Há alguns anos, quando ainda morava no Centro do Recife, necessariamente na esquina da Av. Conde da Boa Vista com a Rua do Hospício (não bastava trabalhar em um à época, tinha de morar perto de uma rua com esse nome), ouvia, entre o burburinho natural dos finais de tarde desta aprazível (sei...) cidade, um berro desesperado de um cidadão. Para o espanto dos transeuntes, o rapaz aparecia correndo em meio a eles gritando, de braços abertos como quem voa para o futuro "AGORA VAAAAAI!". As moças recolhiam as bolsas, assustadas e os homens de bem já sentiam a mola dos braços balançando para desferir uma potente tabocada no cangote do maluco, que começava a rir e subia no primeiro busão que via diante de si.
Às vezes ele passava em frente ao finado Colégio Brasil (que funcionava na antiga sede do antigo hospício que deu nome à rua - hoje uma loja de confecções), onde eu cursava contabilidade, e um amigo meu da época, muito perspicaz, de nome Alberto Cabrobó, disse, do alto de seu conhecimento da política e das pessoas:
- Vai ver ele é algum entusiasta do milagre econômico de 73. Se ele sair gritando "Brasil: ame-o ou deixe-o, não estranharia".
Achei razoável a explicação de Alberto, que, segundo a lenda, passou a fumar maconha na cidade que lhe deu o sobrenome diretamente na raiz.
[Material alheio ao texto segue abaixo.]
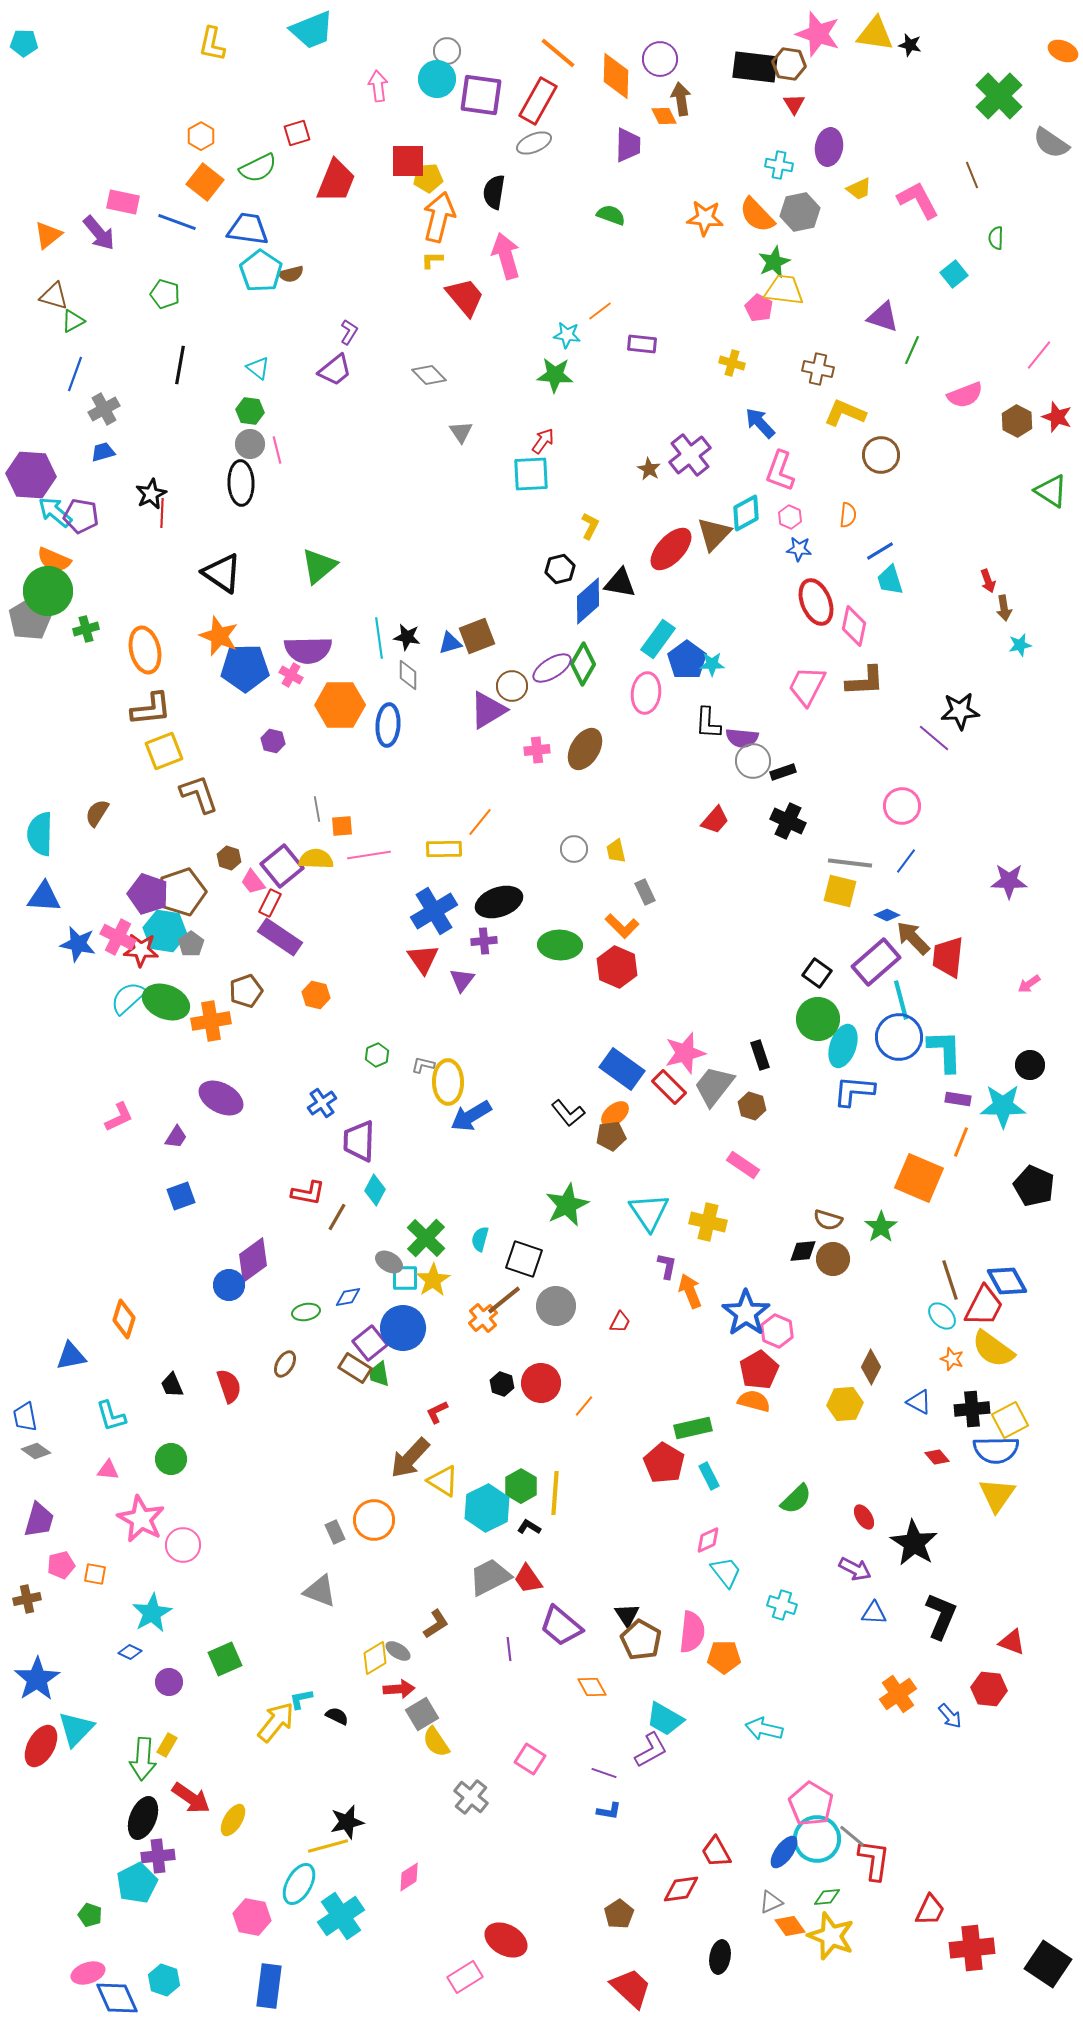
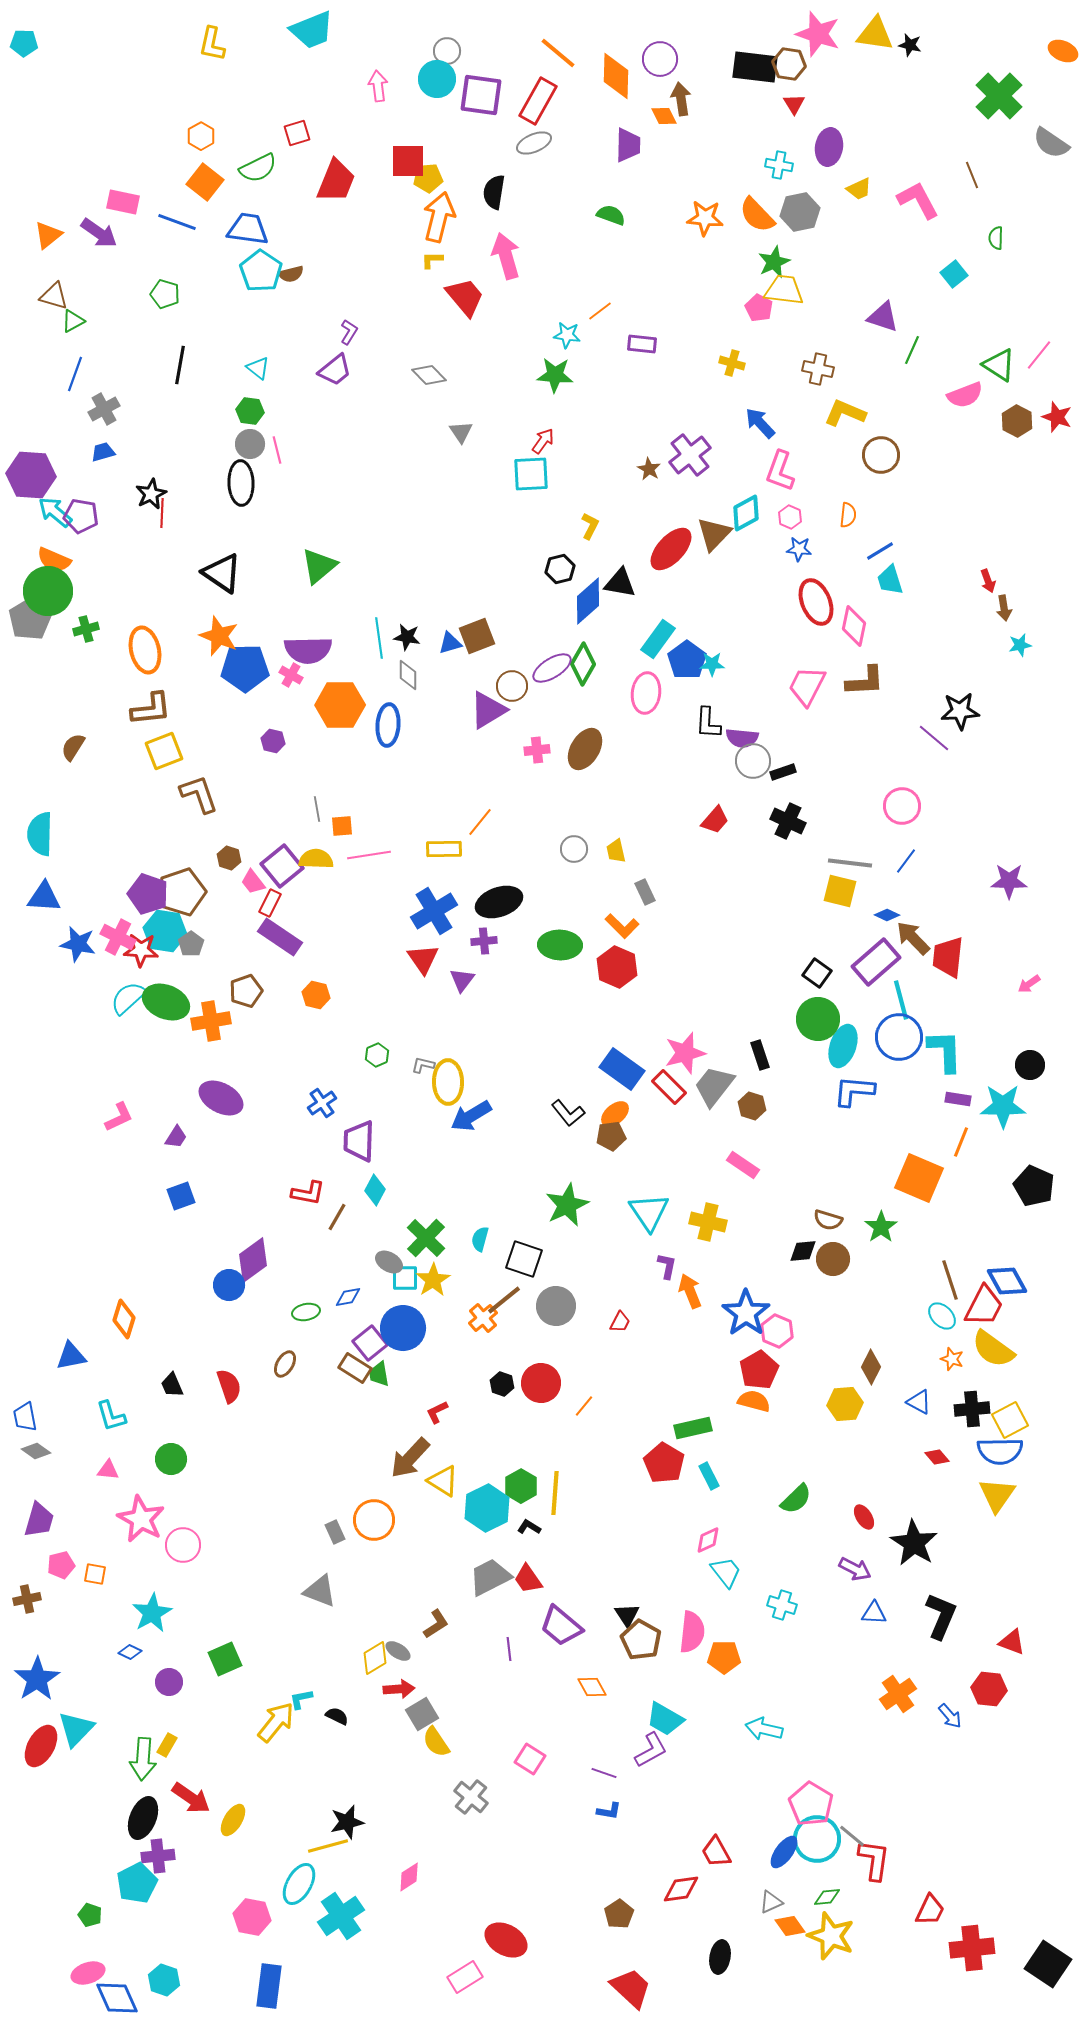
purple arrow at (99, 233): rotated 15 degrees counterclockwise
green triangle at (1051, 491): moved 52 px left, 126 px up
brown semicircle at (97, 813): moved 24 px left, 66 px up
blue semicircle at (996, 1450): moved 4 px right, 1 px down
Mas isso não vem ao caso.
O caso é que me intrigava aquele senhor sair gritando "Agora vai" (e as pessoas passaram a chamá-lo assim), gratuitamente. Viam algumas pessoas naquele grito espantoso resquícios de algum otimismo latente. Mas e se ele esperasse, assim como eu, em vão, o fim do mundo? E a qualquer desmantelo da Humanidade Pulha - que soma-se aos milhões, diariamente -, ele passasse a acreditar que de fato, o fim agora iria?
Não foi.
Namorava eu uma menina da cidade de Abreu e Lima e uma vez, no Carnaval do bairro, vi Agora Vai frevando como pipoca na panela no Bloco Menino da Compare (Compare era o supermercado local), e ele gritava "Agora vai!" enlouquecidamente, e passei a perceber que a frase era usada em vários contextos. E todos iam atrás do Agora Vai.
O fato é que, como todo maluco, o arauto de alguma coisa que ia pra algum canto tomou o seu chá de sumiço, e desde que eu terminei o namoro lá com a menina, viajei, voltei, saí do Centro do Recife, topei com vários outros pirados, mas nunca com ele.
Não havia topado. 
Neste ritmo sacal de final de ano, em que a gente tem de lidar com a alegria de um ano novo, (que só dura enquanto a bebida da festa dura), um dia acordei falando pra mim mesmo (sem ao menos saber o porquê) "Agora vai!", neste calor de núcleo de reator nuclear em fusão, fui resolver umas coisas em Olinda. E eis que, no meio da avenida caudalosa da capital do mundo (tô falando de Maranguape 1), ouço aquela voz familiar: AGORA VAAAAAAAAAAIIIIIIIII!!!!
Era ele, trabalhando como cobrador de kombi, e com o sorriso desdentado, passou pela minha frente, dependurado na porta da van, como Caronte deve ficar lá nas barcas do Inferno. 
Foi. Ao menos eu sei que kombi na qual ele estava foi pra o Centro de Paulista. Mas nunca vou entender, saber, imaginar, por que ele começou a sair gritando, justamente essa frase...
E por que eu tinha de reencontrar essa peste num final de ano. E logo começando o ano de 2012. 
Detesto esperanças vãs. 

2 comentários:

Lis disse...

É sempre bom te ler.

Jorge Leandro disse...

Um doido desses não tinha opção a não ser vir para Maranguape. Ciudad Del Infierno.